Cut and pasted code attack in OAuth 2.0 [RFC6749]
The so called ‘cut and pasted code attack’ also known as ‘Frankenstein Monster Attack’ is an attack that the adversary swaps the ‘code’ in the authorization response with the victim’s ‘code’ that the adversary has gotten hold of somehow. It can be through the Code Phishing attack, or some other attacks. Then, he uses the ‘code’ in his browser session to feed to the client so that the client uses it to get the access token with victim user’s privilege. So, it is a kind of privilege escalation attack. The ‘code’ is a string that binds the front end session through the browsers and the back end session between the client and the authorization server. The adversary swaps this ‘binding string’ and swaps the session. So, it is a kind of session swap attack from a technical point of view.
You may ask “but the state variable is protecting the client from CSRF is it not?” Unfortunately, it is not adequate. Because the adversary uses the victim’s ‘code’ in his valid session, the CSRF protection through the ‘state’ variable does not work. This is because the ‘code’ is not bound to the ‘state’.
As usual, there are a few ways to mitigate this:
- Stop the ‘code’ leaking;
- Bind the ‘code’ to the ‘state’;
Since the basic assumption of this attack is that the ‘code’ has somehow leaked, if we can avoid it through for example the OAuth-meta, this attack is mitigated. See this post for more details.
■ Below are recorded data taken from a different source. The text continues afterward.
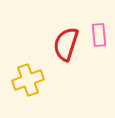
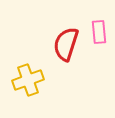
pink rectangle: moved 3 px up
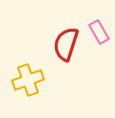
pink rectangle: rotated 25 degrees counterclockwise
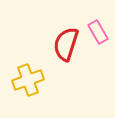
pink rectangle: moved 1 px left
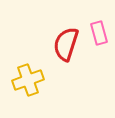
pink rectangle: moved 1 px right, 1 px down; rotated 15 degrees clockwise
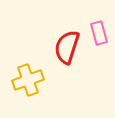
red semicircle: moved 1 px right, 3 px down
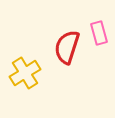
yellow cross: moved 3 px left, 7 px up; rotated 12 degrees counterclockwise
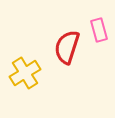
pink rectangle: moved 3 px up
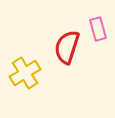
pink rectangle: moved 1 px left, 1 px up
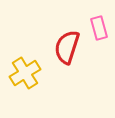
pink rectangle: moved 1 px right, 1 px up
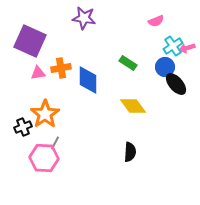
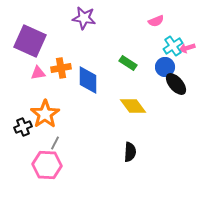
pink hexagon: moved 3 px right, 7 px down
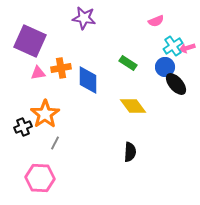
pink hexagon: moved 7 px left, 13 px down
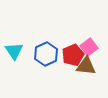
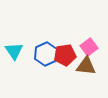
red pentagon: moved 8 px left; rotated 15 degrees clockwise
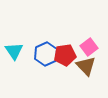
brown triangle: rotated 40 degrees clockwise
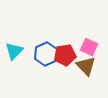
pink square: rotated 30 degrees counterclockwise
cyan triangle: rotated 18 degrees clockwise
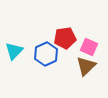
red pentagon: moved 17 px up
brown triangle: rotated 30 degrees clockwise
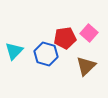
pink square: moved 14 px up; rotated 18 degrees clockwise
blue hexagon: rotated 20 degrees counterclockwise
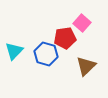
pink square: moved 7 px left, 10 px up
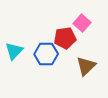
blue hexagon: rotated 15 degrees counterclockwise
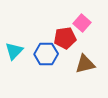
brown triangle: moved 1 px left, 2 px up; rotated 30 degrees clockwise
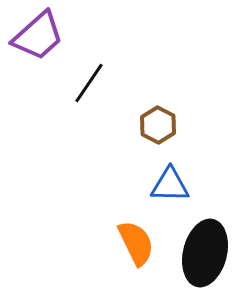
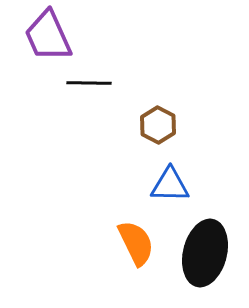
purple trapezoid: moved 10 px right; rotated 108 degrees clockwise
black line: rotated 57 degrees clockwise
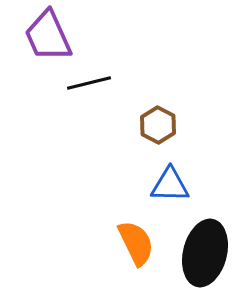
black line: rotated 15 degrees counterclockwise
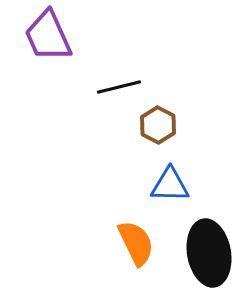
black line: moved 30 px right, 4 px down
black ellipse: moved 4 px right; rotated 24 degrees counterclockwise
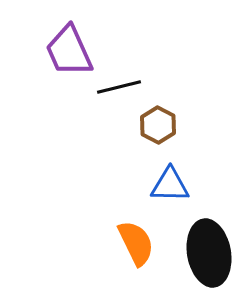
purple trapezoid: moved 21 px right, 15 px down
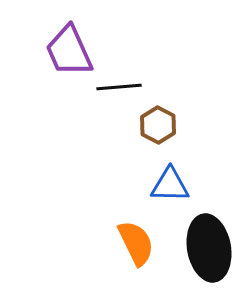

The second one protects the client even when the ‘code’ was leaked. One way is to bind the ‘code’ and ‘state’ for example by baking the hash of the ‘state’ into the ‘code’ and have the client send the ‘state’ variable with its token request.
OpenID Connect’s hybrid flow falls into this category as well and mitigates the attack fine. OpenID Connect clients send a nonce in the request. At the same time, the nonce is stored in the session that is linked to the ‘state’. The nonce will be returned in a signed ID Token unchanged, so the ID Token and the ‘state’ is linked through session. The ID Token also includes ‘c_hash’, which is a hash of the ‘code’ returned. Thus, the ‘code’ and the session is also bound. If the adversary just swaps the ‘code’, the value of ‘c_hash’ will not match and the attack will be detected. Even if the adversary swaps both ‘code’ and ID Token, the attack will not work since the nonce in the ID Token and the session will not match.
So, we have three kinds of solutions to this attack. Which one should we take?
One important aspect of the security is that it has to be proportionate to what you are protecting. If the transaction is of low value, you do not spend so much on the mitigation.
OAuth use cases spans from very basic risk case to a higher risk scenario. In a basic risk case, you may want to take the risk of this attack provided the likelihood of the code leaking is low enough by implementing something like [oauth-meta]1.
On the other hand, in a higher risk scenario, you may want to implement more protection. Then, you can take either approach in the category 2. If the client and the server supports OpenID Connect, then simply use either the ‘code id_token’ flow or ‘code token id_token’ flow. If the client is implemented properly, it will solve the problem.
If the client and the server is not supporting OpenID Connect, then ‘Embed the state in the code’ approach may be better. But again, you have to ask yourself if the additional cost is worth. Option 1. might be good enough so think twice.
For the basic risk cases, IMHO, [oauth-meta] is good enough.
For a higher risk cases, just use OpenID Connect. But I could live with the ‘state’ baked in or associated with ‘code’ option as well. However, it should be an optional feature and should not be mandated.